警員帶着塑膠手套,小心翼翼的将車門處的證物拾起,然後又仔細的放回塑膠袋封口。
安墨染看着塑膠袋裏面的東西,眉心輕蹙,“這個東西,能否交由我處理。”
他的語氣聽起來像是商量的,可雙手卻先一步伸過去,從警員的手裏将塑膠袋拿了過去。
“還有這部手機。”他的臉色如常,看起來沒有任何異樣,可卻正是這種死水般的平靜,讓衆人不自覺的緊張。
警員有些爲難的看向局|長,卻被狠狠瞪了幾眼,暗示他要懂得分寸。
局|長卻像是猜到了什麽,連忙對着手下的幾人擺了擺手,讓他們繼續,而自己卻恭敬的走到安墨染面前。

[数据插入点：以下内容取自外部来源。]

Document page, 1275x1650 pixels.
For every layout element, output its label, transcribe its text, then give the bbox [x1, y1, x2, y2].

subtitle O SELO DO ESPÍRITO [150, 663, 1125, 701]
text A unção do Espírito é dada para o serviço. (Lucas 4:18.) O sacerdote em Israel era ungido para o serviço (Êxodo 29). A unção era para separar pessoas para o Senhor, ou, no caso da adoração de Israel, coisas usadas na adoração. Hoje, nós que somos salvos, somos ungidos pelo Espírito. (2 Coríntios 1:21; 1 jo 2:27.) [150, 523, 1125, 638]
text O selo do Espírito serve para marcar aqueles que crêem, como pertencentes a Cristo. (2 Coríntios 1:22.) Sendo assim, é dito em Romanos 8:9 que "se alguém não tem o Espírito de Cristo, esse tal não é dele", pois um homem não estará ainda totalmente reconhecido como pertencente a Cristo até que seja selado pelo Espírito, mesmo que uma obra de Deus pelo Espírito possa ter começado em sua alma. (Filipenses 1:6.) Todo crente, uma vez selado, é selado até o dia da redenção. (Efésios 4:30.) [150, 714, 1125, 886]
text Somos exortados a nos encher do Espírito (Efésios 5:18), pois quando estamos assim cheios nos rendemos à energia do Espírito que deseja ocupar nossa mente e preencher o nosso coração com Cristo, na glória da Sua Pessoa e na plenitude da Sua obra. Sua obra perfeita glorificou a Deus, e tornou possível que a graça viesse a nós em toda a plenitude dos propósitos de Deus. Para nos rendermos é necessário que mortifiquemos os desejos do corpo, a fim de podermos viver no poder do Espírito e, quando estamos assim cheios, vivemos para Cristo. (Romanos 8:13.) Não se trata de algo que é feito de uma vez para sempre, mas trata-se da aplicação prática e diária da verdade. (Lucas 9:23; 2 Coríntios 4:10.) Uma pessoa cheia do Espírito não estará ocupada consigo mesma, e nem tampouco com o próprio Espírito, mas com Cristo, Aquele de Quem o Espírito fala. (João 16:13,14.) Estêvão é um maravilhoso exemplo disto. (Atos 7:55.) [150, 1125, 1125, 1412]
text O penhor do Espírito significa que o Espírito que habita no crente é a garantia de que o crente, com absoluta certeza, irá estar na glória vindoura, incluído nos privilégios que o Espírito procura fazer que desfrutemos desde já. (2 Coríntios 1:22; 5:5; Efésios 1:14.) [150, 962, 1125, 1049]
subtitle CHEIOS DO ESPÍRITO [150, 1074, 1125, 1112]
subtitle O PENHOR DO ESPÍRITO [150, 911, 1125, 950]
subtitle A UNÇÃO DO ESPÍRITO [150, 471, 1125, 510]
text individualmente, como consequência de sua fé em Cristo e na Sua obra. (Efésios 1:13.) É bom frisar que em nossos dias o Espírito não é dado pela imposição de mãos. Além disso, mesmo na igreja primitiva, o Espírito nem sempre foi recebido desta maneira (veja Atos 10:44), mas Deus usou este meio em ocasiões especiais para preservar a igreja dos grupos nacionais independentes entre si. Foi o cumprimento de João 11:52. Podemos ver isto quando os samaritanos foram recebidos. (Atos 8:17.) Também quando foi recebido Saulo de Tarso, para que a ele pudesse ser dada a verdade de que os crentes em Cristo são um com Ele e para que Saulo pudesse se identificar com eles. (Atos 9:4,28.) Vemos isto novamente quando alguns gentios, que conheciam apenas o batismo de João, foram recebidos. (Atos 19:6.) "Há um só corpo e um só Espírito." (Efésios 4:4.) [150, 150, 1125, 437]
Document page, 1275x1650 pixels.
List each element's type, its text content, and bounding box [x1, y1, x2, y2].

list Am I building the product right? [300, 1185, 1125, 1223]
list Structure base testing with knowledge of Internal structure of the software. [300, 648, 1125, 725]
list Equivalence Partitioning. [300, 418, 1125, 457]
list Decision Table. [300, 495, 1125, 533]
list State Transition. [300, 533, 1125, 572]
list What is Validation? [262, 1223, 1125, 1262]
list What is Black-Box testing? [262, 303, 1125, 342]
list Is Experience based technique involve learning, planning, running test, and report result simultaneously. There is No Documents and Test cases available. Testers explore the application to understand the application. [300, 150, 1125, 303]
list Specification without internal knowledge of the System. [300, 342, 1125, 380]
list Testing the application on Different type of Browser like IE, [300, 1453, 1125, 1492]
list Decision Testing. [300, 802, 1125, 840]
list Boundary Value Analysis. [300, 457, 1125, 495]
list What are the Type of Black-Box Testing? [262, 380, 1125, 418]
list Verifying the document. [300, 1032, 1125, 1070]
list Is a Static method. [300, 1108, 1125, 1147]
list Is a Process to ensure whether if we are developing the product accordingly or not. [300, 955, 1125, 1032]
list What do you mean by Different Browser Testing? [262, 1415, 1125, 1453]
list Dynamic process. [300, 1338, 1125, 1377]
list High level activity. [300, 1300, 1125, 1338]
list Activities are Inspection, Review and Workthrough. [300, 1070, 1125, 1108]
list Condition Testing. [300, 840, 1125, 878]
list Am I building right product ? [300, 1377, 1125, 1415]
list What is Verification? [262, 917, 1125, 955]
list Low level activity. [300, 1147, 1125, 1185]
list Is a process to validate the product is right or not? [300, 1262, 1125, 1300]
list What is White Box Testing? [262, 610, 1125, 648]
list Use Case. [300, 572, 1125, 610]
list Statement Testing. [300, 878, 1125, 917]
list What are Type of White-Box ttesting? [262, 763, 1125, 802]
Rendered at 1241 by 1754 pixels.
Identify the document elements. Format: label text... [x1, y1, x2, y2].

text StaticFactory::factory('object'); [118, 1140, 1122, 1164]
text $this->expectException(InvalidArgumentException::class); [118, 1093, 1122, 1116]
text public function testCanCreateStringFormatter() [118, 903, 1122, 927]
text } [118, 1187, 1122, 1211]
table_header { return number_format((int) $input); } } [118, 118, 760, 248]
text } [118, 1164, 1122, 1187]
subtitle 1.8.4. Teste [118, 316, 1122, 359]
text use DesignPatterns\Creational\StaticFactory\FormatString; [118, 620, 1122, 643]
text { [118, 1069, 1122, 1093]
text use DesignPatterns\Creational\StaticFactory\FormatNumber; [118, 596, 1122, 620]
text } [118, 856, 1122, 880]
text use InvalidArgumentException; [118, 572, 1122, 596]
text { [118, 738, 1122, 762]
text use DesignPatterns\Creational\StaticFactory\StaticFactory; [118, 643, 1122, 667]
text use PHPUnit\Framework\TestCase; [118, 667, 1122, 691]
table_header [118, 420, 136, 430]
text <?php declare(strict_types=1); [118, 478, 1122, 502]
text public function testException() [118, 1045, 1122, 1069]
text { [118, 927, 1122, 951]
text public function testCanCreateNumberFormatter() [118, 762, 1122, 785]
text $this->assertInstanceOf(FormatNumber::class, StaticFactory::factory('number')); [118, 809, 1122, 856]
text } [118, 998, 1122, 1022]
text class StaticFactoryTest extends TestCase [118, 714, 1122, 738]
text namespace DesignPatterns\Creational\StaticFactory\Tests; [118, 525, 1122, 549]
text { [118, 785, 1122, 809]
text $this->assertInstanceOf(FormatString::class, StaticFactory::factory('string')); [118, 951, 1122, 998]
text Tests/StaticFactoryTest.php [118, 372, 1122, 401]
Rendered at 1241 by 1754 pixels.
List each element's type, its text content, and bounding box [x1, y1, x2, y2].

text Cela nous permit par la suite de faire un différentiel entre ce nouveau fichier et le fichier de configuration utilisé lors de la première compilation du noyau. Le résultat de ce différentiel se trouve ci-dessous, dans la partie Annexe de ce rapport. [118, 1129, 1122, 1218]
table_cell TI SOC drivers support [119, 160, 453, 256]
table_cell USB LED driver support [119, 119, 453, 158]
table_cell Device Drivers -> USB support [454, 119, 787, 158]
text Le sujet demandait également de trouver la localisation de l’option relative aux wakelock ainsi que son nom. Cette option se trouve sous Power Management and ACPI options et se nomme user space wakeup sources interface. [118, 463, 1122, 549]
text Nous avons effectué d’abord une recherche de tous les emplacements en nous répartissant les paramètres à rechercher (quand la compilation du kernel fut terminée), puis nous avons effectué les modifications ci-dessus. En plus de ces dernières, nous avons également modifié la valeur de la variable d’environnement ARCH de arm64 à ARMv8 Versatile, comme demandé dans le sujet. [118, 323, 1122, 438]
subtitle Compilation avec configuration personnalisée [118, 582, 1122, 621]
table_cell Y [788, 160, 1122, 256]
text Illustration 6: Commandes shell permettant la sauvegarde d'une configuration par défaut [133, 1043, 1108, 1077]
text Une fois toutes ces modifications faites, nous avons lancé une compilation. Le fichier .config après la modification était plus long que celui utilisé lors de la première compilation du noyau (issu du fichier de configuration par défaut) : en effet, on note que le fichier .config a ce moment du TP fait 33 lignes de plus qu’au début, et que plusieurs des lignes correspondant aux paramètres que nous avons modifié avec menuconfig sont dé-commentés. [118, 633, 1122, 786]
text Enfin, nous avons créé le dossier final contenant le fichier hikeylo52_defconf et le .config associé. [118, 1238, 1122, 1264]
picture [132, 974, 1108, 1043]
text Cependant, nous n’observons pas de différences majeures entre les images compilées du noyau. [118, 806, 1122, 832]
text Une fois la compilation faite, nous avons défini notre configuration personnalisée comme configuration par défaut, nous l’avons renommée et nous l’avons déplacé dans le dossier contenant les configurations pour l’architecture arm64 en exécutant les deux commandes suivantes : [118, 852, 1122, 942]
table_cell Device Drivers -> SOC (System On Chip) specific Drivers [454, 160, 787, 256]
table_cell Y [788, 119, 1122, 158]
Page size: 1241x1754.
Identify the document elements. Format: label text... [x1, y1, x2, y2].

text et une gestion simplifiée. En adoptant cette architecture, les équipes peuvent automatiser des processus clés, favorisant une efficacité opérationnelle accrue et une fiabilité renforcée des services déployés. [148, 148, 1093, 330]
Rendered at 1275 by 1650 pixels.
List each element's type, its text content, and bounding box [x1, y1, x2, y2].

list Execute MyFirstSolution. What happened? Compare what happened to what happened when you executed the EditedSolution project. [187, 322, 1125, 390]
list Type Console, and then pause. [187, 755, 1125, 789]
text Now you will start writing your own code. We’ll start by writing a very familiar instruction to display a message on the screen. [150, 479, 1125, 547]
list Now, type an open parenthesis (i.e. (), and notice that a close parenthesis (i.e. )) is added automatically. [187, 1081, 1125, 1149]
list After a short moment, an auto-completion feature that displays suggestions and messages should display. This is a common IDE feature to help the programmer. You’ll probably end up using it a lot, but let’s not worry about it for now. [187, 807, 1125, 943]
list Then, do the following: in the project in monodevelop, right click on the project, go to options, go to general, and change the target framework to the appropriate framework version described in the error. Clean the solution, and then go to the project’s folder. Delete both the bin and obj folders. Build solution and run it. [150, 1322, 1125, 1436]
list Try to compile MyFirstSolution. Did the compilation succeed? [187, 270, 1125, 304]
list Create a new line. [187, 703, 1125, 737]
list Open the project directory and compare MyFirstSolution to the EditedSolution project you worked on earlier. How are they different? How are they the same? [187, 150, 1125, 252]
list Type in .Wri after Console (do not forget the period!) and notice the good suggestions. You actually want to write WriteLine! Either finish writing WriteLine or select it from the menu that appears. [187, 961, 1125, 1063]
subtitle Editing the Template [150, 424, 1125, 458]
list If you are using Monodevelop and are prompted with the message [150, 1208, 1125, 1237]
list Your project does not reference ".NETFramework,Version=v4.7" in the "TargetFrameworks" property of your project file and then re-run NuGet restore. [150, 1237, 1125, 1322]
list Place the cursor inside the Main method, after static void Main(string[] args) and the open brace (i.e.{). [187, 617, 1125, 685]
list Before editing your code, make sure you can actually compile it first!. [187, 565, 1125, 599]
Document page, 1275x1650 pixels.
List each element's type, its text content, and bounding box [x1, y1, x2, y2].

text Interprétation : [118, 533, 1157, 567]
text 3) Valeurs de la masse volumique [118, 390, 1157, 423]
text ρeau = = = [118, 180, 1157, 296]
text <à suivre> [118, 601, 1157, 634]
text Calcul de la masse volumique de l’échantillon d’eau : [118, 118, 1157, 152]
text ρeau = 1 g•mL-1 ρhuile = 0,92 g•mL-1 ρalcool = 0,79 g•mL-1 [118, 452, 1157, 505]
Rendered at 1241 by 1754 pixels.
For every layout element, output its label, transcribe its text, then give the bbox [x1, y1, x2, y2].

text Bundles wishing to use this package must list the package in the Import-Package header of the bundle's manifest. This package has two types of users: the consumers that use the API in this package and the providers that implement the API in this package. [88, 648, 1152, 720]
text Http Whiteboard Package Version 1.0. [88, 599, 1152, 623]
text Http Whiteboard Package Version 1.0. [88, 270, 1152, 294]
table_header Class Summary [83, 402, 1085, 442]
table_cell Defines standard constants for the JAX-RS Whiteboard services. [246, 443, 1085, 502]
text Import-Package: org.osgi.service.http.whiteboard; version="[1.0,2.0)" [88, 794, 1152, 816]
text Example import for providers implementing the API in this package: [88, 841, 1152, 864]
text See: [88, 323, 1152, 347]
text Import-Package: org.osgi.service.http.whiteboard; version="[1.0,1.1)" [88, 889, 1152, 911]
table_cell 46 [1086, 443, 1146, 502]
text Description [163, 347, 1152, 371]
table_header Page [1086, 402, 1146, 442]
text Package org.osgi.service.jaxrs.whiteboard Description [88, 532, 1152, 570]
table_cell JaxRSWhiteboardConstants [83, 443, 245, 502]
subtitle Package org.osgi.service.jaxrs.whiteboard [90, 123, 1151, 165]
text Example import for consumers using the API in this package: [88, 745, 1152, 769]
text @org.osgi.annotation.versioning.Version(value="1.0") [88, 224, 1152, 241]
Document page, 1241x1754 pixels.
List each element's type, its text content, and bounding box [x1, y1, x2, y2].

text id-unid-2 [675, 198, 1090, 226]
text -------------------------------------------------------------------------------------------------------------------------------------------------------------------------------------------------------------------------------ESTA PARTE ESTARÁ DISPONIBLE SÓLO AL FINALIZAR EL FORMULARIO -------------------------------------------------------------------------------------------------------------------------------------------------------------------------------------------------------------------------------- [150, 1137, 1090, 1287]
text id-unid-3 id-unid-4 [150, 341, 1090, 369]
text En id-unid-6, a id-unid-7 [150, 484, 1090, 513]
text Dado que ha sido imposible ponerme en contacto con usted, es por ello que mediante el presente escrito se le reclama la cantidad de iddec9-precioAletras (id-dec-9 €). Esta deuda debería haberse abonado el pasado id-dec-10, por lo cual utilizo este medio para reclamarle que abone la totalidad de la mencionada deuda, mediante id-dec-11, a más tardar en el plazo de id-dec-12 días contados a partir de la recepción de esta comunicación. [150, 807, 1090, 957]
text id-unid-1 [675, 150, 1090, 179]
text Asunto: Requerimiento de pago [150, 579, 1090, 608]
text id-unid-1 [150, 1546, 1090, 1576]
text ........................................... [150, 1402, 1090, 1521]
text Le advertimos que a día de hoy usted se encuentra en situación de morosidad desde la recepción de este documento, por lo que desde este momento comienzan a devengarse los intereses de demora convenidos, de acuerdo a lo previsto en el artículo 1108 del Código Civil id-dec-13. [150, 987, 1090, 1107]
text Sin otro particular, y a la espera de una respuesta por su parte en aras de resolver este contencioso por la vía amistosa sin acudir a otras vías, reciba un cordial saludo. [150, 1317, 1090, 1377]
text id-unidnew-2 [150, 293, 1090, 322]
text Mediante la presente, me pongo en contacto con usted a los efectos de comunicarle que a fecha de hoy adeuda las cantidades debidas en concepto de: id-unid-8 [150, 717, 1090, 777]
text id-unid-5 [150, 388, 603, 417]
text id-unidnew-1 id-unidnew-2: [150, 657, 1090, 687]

若有所思的看着安墨染手心裏的證物,眼神微閃,接着才用着隻有兩人才能聽到的聲音,小心翼翼的開口道:“莫非,安總懷疑——”
這不是單純的車禍,而是——
嘴裏的話還沒說完,安墨染卻突然擡眸,目光冷冽的看向局|長。
他有一種不好的預感,這起事故,應該是精心策劃,如果他沒猜錯,對方的本來目的,應該是他!
這個司機隻是障眼法而已,就是爲了誤導他們的判斷。
這個岔路口的地形于他們有利,如果不是靠着大土坡,憑着Ray的技術,也不至于傷到這般嚴重。
若不是今天安淺非要搶着開車,那麽,現在昏迷不醒的,就是他和許芳華兩人!
安墨染臉色陰沉,目光複雜的看着手心的塑膠袋,開口的聲音也透着十足的恨意,“兩個小時之後,我要知道司機準确的死亡時間。”
局|長彎着身子,跟在安墨染身後連連點頭。
接着安墨染才帶着許芳華離開現場,快速趕往安氏旗下醫院。
……
車禍的消息安墨染本來打算暫時瞞住,但他和許芳華趕到醫院時,手術室外的走廊上,穆瑾和安少傑卻早已守在那裏。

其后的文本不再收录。